Żeby dłużej nie przynudzać, ja mam na to taki oto przetestowany i działający pomysł:

  • Przed wrzuceniem tematu do zespołu przygotowuję proste ćwiczenie, którego opis umieszczam bezpośrednio w Miro. Chodzi w nim o to, aby każdy mógł nauczyć się tworzyć i duplikować karteczki, edytować ich treść, przesuwać bez ograniczeń po całym obszarze roboczym, a także swobodnie poruszać się po nim, przybliżając i oddalając widok.
Opis ćwiczenia w Miro
  • Na planowaniu sprintu, w którym ma się wydarzyć zdalny warsztat (lub poprzedzającym) proszę zespół, aby wrzucili sobie zadanie na zapoznanie się z narzędziem. Piszemy podstawowe kryteria akceptacji:
    • każdy uczestnik ma konto
    • każdy uczestnik potrafi się zalogować
    • każdy uczestnik wykonał ćwiczenie umieszczone w narzędziu
  • W ramach tego zadania tworzymy podzadania dla każdego uczestnika na założenie konta, zalogowanie się i wykonanie ćwiczenia.
  • Na daily rozmawiam o postępach w realizacji, podkreślam wagę, że jeśli tego nie zrobimy wszyscy, to zbliżający się warsztat ma szansę być nieefektywny,
  • Jeśli trzeba, umawiam się na indywidualne wsparcie potrzebujących.
Tablica po wykonaniu ćwiczenia przez zespół.

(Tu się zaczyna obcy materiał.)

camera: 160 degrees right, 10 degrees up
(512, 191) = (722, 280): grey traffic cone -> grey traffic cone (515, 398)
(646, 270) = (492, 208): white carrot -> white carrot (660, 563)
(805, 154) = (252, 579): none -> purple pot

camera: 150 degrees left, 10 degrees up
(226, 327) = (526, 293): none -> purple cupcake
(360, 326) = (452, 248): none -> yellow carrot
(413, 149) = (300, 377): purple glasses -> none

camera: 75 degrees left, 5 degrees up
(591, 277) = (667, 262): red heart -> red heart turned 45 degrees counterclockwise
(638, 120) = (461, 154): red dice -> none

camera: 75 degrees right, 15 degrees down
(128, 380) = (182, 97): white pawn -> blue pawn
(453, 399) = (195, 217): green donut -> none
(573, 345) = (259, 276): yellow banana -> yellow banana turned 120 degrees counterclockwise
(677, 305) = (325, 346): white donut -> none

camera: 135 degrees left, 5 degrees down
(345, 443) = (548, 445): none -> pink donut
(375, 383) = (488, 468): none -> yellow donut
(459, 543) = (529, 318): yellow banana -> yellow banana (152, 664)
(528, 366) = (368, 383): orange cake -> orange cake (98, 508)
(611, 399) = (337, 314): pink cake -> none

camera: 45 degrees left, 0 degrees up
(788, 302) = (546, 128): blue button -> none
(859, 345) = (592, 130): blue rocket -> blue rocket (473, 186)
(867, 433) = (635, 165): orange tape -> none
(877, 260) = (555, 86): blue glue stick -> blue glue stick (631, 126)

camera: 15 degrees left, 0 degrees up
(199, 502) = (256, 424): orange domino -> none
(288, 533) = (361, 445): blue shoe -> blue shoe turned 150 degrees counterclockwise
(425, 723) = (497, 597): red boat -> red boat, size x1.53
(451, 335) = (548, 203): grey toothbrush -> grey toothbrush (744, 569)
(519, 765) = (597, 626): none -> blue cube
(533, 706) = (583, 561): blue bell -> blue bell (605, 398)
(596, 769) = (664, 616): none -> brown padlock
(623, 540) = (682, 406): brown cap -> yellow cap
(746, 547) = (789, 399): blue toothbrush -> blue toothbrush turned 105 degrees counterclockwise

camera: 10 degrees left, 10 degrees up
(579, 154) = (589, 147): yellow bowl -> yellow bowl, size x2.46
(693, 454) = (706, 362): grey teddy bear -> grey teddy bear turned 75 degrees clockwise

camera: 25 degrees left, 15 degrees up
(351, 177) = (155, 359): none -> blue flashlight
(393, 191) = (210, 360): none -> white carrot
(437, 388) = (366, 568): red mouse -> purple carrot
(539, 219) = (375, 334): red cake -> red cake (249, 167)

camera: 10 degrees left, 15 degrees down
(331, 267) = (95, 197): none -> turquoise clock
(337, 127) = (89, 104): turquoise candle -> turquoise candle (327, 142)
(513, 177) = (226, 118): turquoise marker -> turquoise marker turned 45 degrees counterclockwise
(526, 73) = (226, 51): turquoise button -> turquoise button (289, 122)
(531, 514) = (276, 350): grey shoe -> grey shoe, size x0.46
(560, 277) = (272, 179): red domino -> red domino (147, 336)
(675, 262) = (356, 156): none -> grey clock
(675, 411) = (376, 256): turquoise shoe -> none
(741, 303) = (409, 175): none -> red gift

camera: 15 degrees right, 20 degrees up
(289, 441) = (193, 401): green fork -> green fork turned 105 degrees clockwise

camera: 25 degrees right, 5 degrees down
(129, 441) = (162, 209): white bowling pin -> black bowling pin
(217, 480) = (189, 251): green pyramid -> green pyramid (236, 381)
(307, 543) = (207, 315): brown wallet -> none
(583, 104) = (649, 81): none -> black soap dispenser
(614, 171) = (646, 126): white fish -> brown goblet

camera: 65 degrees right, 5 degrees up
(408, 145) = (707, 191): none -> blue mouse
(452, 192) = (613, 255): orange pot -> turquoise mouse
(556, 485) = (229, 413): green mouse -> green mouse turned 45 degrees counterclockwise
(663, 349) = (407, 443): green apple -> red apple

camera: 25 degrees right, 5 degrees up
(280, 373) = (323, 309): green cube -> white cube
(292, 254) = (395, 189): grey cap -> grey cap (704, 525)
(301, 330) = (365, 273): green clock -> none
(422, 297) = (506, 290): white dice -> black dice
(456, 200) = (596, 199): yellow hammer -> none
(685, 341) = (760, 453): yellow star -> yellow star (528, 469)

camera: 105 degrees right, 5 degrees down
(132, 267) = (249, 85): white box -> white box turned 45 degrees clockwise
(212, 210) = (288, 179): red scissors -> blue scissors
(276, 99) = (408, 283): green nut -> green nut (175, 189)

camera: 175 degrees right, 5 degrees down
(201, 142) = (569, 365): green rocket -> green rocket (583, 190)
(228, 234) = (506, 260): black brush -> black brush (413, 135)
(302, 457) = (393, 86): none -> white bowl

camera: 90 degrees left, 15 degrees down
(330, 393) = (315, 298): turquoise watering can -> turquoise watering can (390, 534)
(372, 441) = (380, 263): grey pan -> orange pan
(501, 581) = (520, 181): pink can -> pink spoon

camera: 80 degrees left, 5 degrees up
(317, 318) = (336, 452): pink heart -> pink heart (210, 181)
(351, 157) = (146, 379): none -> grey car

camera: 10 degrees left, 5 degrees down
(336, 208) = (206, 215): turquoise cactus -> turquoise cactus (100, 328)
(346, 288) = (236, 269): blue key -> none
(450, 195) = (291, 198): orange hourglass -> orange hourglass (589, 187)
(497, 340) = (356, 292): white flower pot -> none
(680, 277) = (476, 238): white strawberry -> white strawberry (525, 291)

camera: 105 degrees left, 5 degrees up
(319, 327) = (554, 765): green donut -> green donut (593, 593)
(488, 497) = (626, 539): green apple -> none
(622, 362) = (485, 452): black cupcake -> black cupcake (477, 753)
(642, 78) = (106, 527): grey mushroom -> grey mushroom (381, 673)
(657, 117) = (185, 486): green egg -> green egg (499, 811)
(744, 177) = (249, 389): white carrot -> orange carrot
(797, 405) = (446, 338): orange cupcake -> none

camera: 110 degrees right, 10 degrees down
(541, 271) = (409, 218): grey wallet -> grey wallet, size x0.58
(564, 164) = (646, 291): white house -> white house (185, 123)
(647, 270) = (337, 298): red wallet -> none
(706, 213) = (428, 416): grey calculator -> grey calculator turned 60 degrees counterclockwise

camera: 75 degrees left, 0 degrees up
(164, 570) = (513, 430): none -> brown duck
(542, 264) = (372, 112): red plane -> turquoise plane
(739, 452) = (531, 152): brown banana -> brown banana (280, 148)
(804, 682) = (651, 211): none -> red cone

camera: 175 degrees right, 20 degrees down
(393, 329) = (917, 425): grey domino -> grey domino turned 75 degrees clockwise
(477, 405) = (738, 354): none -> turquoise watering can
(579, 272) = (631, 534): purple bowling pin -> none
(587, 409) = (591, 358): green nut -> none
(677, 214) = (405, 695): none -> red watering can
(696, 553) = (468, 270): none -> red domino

Dzięki takiemu przygotowaniu mój warsztat zakończył się powodzeniem. Nie straciliśmy ani minuty na instrukcję obsługi. Każdy od początku mógł aktywnie działać na tablicy. To, co na pewno zmienię, organizując kolejny, to mniejsze grono uczestników, o czym pisałem w punkcie drugim.

Jeśli to, co dzisiaj napisałem, przyda Ci się w jakimś stopniu w Twojej codziennej pracy z zespołami, to ekstra. Jeśli masz jakieś inne pomysły i spostrzeżenia, to zachęcam do podzielenia się w komentarzu do mojego posta. 

Jednocześnie chciałbym naszym czytelnikom przekazać informację, że począwszy od tego posta, zwalniamy nieco tempo publikacji. Do końca wakacji nowe artykuły będą się pojawiały co dwa tygodnie. We wrześniu planujemy wrócić do normalnego rytmu pracy – jeden post na tydzień. 

Kończąc, w imieniu całej redakcji życzę Wam udanych wakacji.